"""

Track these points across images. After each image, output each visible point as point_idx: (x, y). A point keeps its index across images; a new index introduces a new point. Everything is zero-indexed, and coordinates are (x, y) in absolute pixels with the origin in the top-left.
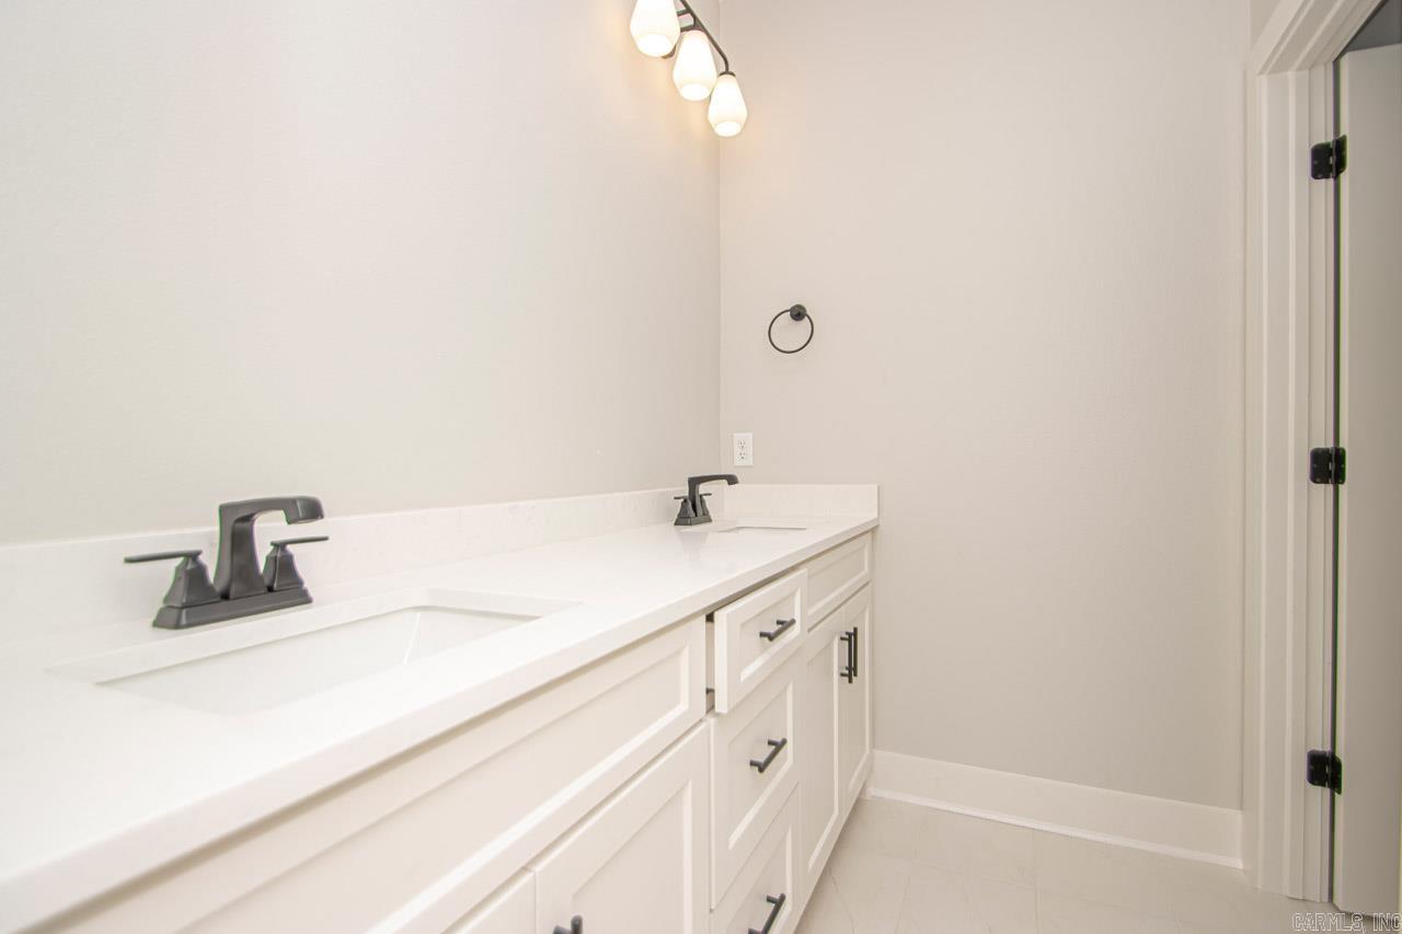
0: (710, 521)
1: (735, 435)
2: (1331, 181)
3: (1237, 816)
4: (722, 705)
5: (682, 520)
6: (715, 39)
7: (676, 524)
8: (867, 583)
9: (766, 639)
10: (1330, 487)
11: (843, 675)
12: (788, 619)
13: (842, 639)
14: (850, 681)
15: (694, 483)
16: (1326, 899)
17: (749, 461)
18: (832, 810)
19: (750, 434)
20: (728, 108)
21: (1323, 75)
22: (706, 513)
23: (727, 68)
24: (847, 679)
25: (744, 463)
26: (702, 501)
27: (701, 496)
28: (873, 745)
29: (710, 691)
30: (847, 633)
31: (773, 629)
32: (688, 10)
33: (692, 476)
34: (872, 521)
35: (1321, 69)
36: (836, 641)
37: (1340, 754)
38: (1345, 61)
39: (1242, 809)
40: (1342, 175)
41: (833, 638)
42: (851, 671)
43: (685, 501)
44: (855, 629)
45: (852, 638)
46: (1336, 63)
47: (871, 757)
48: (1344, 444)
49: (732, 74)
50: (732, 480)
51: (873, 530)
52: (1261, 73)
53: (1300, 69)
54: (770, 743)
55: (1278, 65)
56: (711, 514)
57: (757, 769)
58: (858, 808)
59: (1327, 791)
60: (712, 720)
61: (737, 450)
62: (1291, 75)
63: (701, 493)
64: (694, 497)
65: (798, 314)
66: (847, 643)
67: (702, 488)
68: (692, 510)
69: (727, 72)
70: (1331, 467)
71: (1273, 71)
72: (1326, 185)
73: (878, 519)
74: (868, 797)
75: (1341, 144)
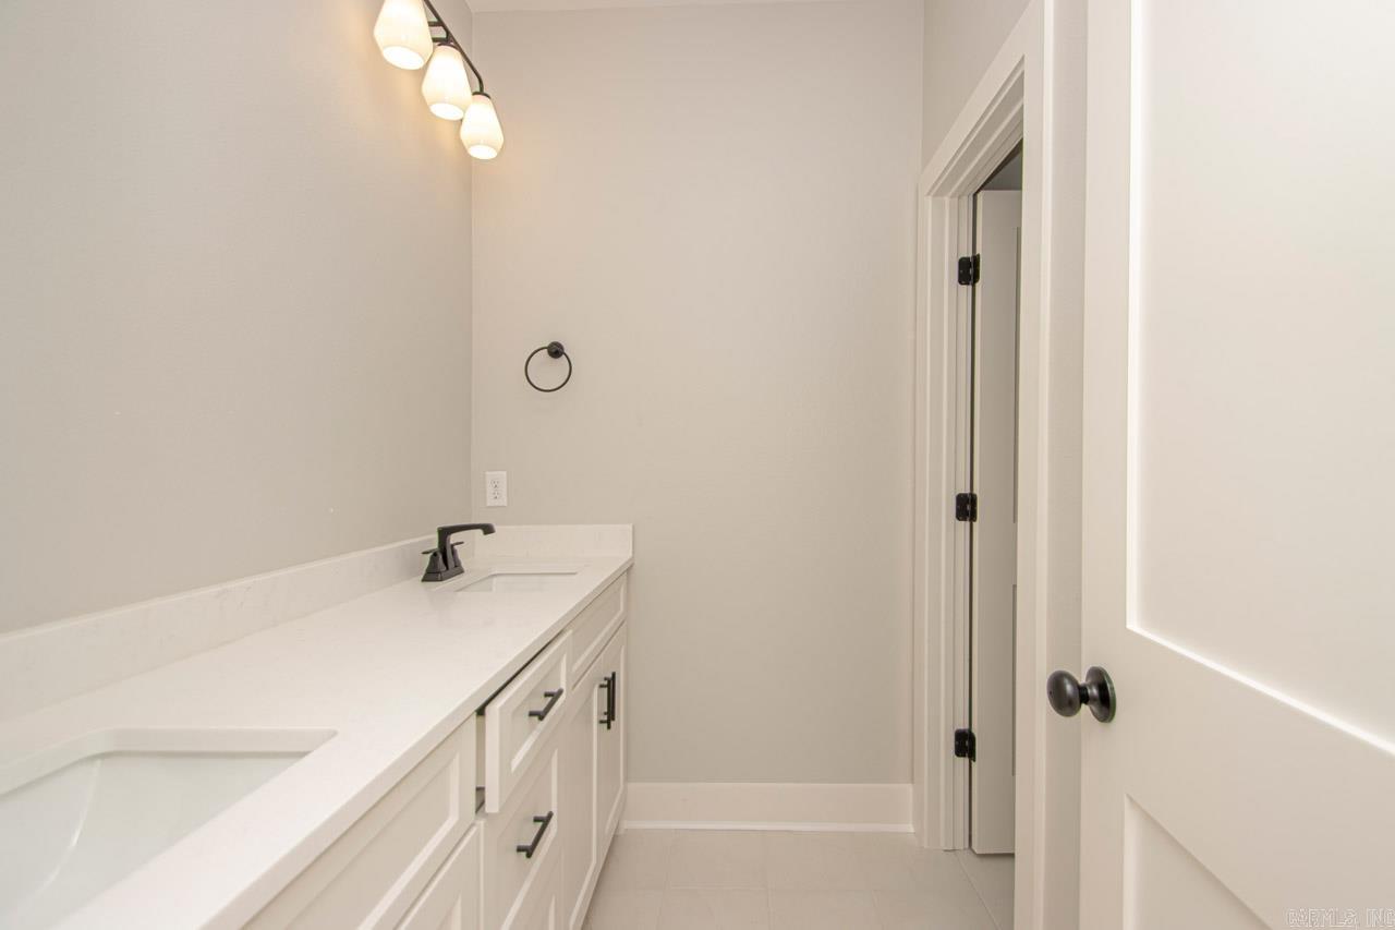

"""

> Exercise description:
Give the lines above as a JSON list of strings, one string per line, with blank lines skipped and the pictures left out.

> Response:
[
  "Track these points across images. After each image, output each visible point as point_idx: (x, y). A point keeps its index across images; a new index introduces a new point. Everything is zero-indexed, and coordinates are (x, y) in absolute pixels with the origin in the top-left.",
  "0: (710, 521)",
  "1: (735, 435)",
  "2: (1331, 181)",
  "3: (1237, 816)",
  "4: (722, 705)",
  "5: (682, 520)",
  "6: (715, 39)",
  "7: (676, 524)",
  "8: (867, 583)",
  "9: (766, 639)",
  "10: (1330, 487)",
  "11: (843, 675)",
  "12: (788, 619)",
  "13: (842, 639)",
  "14: (850, 681)",
  "15: (694, 483)",
  "16: (1326, 899)",
  "17: (749, 461)",
  "18: (832, 810)",
  "19: (750, 434)",
  "20: (728, 108)",
  "21: (1323, 75)",
  "22: (706, 513)",
  "23: (727, 68)",
  "24: (847, 679)",
  "25: (744, 463)",
  "26: (702, 501)",
  "27: (701, 496)",
  "28: (873, 745)",
  "29: (710, 691)",
  "30: (847, 633)",
  "31: (773, 629)",
  "32: (688, 10)",
  "33: (692, 476)",
  "34: (872, 521)",
  "35: (1321, 69)",
  "36: (836, 641)",
  "37: (1340, 754)",
  "38: (1345, 61)",
  "39: (1242, 809)",
  "40: (1342, 175)",
  "41: (833, 638)",
  "42: (851, 671)",
  "43: (685, 501)",
  "44: (855, 629)",
  "45: (852, 638)",
  "46: (1336, 63)",
  "47: (871, 757)",
  "48: (1344, 444)",
  "49: (732, 74)",
  "50: (732, 480)",
  "51: (873, 530)",
  "52: (1261, 73)",
  "53: (1300, 69)",
  "54: (770, 743)",
  "55: (1278, 65)",
  "56: (711, 514)",
  "57: (757, 769)",
  "58: (858, 808)",
  "59: (1327, 791)",
  "60: (712, 720)",
  "61: (737, 450)",
  "62: (1291, 75)",
  "63: (701, 493)",
  "64: (694, 497)",
  "65: (798, 314)",
  "66: (847, 643)",
  "67: (702, 488)",
  "68: (692, 510)",
  "69: (727, 72)",
  "70: (1331, 467)",
  "71: (1273, 71)",
  "72: (1326, 185)",
  "73: (878, 519)",
  "74: (868, 797)",
  "75: (1341, 144)"
]